2. Nuclear forces are short range forces.
3. Heavy nuclei for their stability must also have a repulsive component such that the nuclear forces are on the whole attractive.
We now proceed to discuss these points one by one.
Our studies of nuclear reactions shows that the energies involved in unclear reactions are tremendously large as compared to the corresponding energy changes involved in chemical reaction. This shows that the force which are responsible for holding of its nucleons must be very strong. Another clue about the fact that the nuclear forces are very strong is obtained from the enormously large value of nuclear densities. The fact that atomic nuclei are stable and contain protons within nuclear volumes provide another support to the strong nature of nuclear forces. The presence of protons within nucleus must involve enormously large electrostatic repulsive force. The only way one can explain the stability of the nucleus, is to assume the existance of very strong attractive forces between nucleons. These strong (and short range) nuclear forces must overcome the electrostatic repulsive forces. We have seen that the binding energy per nucleon (exception light nuclei) has the same value (~ 8 MeV) for all nuclei. Thus we can conclude that binding energy of a nucleus is proportional the number of nucleons constituting the nucleus. Assuming that every nucleon in a nucleus of mass number A interacts with every other nucleon, the number of interacting pairs would be A(A - 1)/2. Hence the total interaction energy and therefore the binding energy would the proportinoal to A2 . However this is not the case in the least.
A clear deduction is that every nucleon in the nucleus does not interact with every other nucleon. Hence a nucleon is only intteracting with its immediate nearest neighbour. Thus nuclear forces must have a short range. Nuclear forces falls of very rapidly with the distance between two nucleons, the decrease has to be much more rapid than 1/r2.

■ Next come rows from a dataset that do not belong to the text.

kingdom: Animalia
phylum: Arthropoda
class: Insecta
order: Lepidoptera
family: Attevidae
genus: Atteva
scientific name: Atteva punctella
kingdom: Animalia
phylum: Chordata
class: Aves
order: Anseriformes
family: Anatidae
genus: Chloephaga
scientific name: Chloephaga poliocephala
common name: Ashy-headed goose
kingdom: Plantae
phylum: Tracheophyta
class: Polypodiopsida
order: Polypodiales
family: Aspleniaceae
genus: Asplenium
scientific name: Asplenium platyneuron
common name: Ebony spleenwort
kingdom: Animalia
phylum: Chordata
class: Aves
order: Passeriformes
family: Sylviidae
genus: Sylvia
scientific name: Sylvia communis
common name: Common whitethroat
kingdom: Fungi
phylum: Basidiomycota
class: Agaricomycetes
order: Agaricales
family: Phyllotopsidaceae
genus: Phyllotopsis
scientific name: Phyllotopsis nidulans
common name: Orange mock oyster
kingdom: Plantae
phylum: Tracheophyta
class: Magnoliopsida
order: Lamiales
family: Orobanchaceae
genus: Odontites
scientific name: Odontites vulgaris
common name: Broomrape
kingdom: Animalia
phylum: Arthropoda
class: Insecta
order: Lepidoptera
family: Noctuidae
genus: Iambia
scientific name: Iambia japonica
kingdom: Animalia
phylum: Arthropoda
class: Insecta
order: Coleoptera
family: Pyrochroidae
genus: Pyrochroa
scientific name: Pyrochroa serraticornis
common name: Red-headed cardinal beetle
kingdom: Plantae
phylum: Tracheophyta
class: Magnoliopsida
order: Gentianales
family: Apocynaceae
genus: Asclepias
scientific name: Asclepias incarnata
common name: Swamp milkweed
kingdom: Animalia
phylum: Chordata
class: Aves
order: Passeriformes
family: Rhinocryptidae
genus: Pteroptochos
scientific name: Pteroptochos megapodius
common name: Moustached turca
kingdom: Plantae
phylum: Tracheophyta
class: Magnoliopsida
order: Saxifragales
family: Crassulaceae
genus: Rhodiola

Experimental studies show that if the nuclear forces holding the nucleons were entirely attractive, heavy nuclei would collapse. This is so because in heavy nuclei, the nucleon’s are so closed logether so that each one is within the range of attractive forces of every other nulceon. This would ultimately mean that within the same nuclear dimensions the attractive energy acting on each particle would grow with the total number of nucleons. This contradicts the facts observed in reality. Thus we all are led to unescaple conclusion that nuclear force must also have a repulsive component that saves the nuclei from collapsing. Thus nuclear forces only on the balance are attractive.